Karar alıcıların rolü açık: gelir politikasıyla, eğitimle, istihdamla eşitsizliği törpüleyecek zemini kurmak. Ama sistem, gelir dağılımını düzeltmek yerine, gelir kaybını hafifletmekle yetiniyor. Oysa asıl mesele, yoksulluğu geçici olarak azaltmak değil; yoksulluğu kalıcı olarak devre dışı bırakmak.
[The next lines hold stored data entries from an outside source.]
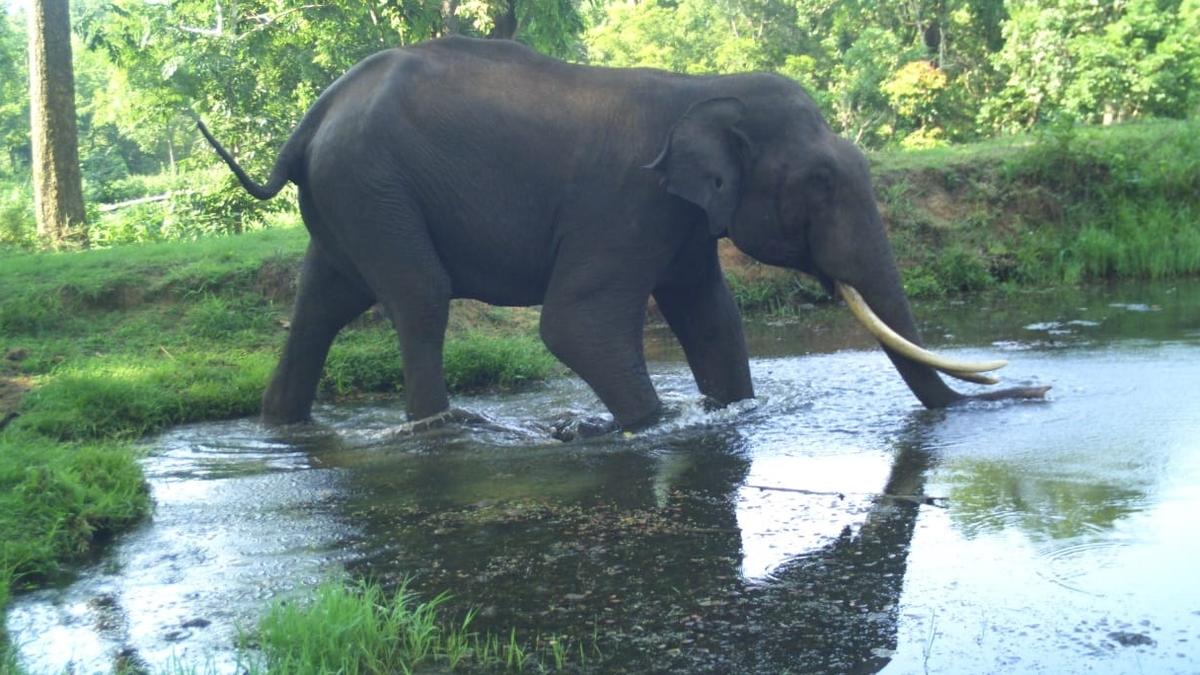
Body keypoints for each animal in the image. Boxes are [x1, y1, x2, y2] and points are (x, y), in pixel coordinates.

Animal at [199, 35, 1048, 433]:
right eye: (820, 185)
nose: (1036, 388)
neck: (704, 90)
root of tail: (315, 114)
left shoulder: (680, 216)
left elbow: (711, 313)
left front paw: (728, 408)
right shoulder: (626, 203)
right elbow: (575, 325)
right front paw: (649, 426)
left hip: (351, 197)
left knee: (323, 303)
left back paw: (283, 425)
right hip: (376, 188)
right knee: (420, 297)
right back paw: (445, 427)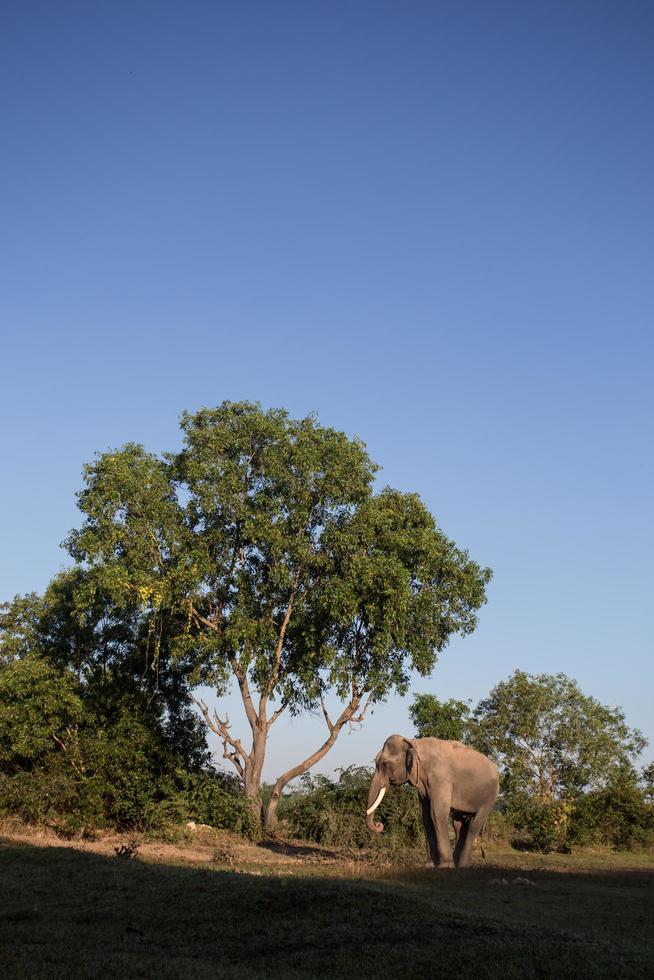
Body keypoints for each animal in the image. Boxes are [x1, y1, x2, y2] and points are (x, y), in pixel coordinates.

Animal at [366, 732, 500, 868]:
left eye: (384, 764)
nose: (379, 825)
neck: (413, 743)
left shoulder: (440, 778)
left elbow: (436, 814)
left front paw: (445, 866)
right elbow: (425, 817)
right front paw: (431, 865)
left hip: (490, 796)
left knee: (474, 824)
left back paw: (463, 865)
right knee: (458, 824)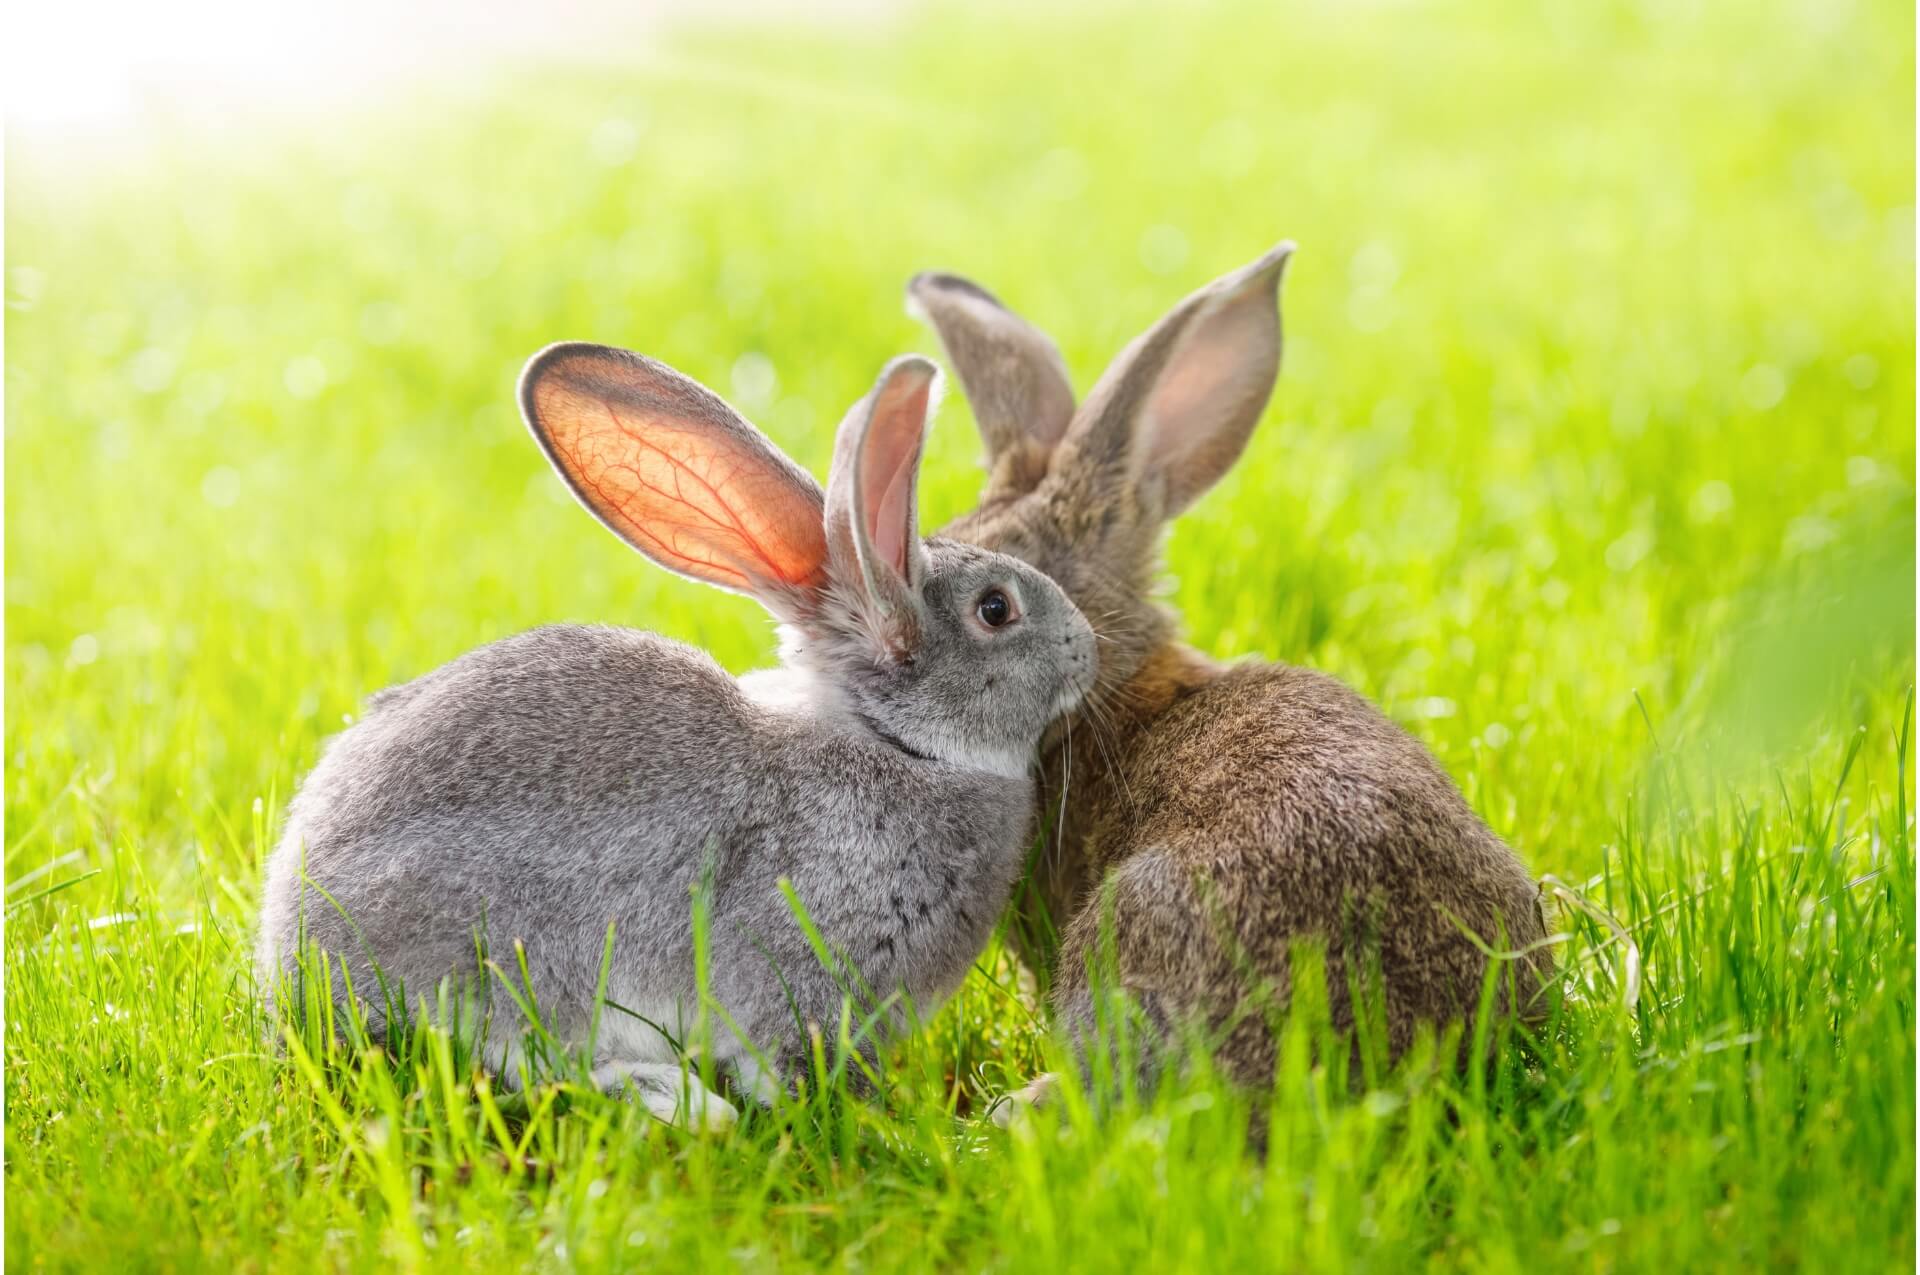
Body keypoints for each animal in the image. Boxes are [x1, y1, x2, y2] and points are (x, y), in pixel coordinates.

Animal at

Bir çocuğun doğduğu şehir, finansal geleceğini belirliyorsa orada kapsayıcı büyüme yoktur. Bir gencin iş bulma imkânını yaşadığı şehir belirliyorsa kalkınmadan söz edilemez. Bir kadının istihdamını yaşadığı şehrin kültürü belirliyorsa istihdam oranı veri olarak anlamsızdır. Türkiye’de gelir dağılımı, büyük şehirlere iltimas geçiyor. Ama Sürdürülebilir Kalkınma Hedefi 10, “ülkeler içinde ve arasında eşitsizliğin azaltılması” diyor. Kâğıt üstünde güzel. Ama küresel tabloyu izleyince insan sormadan edemiyor: Eşitsizliği kim azaltacak? O eşitsizlikten doğrudan kazanan mı?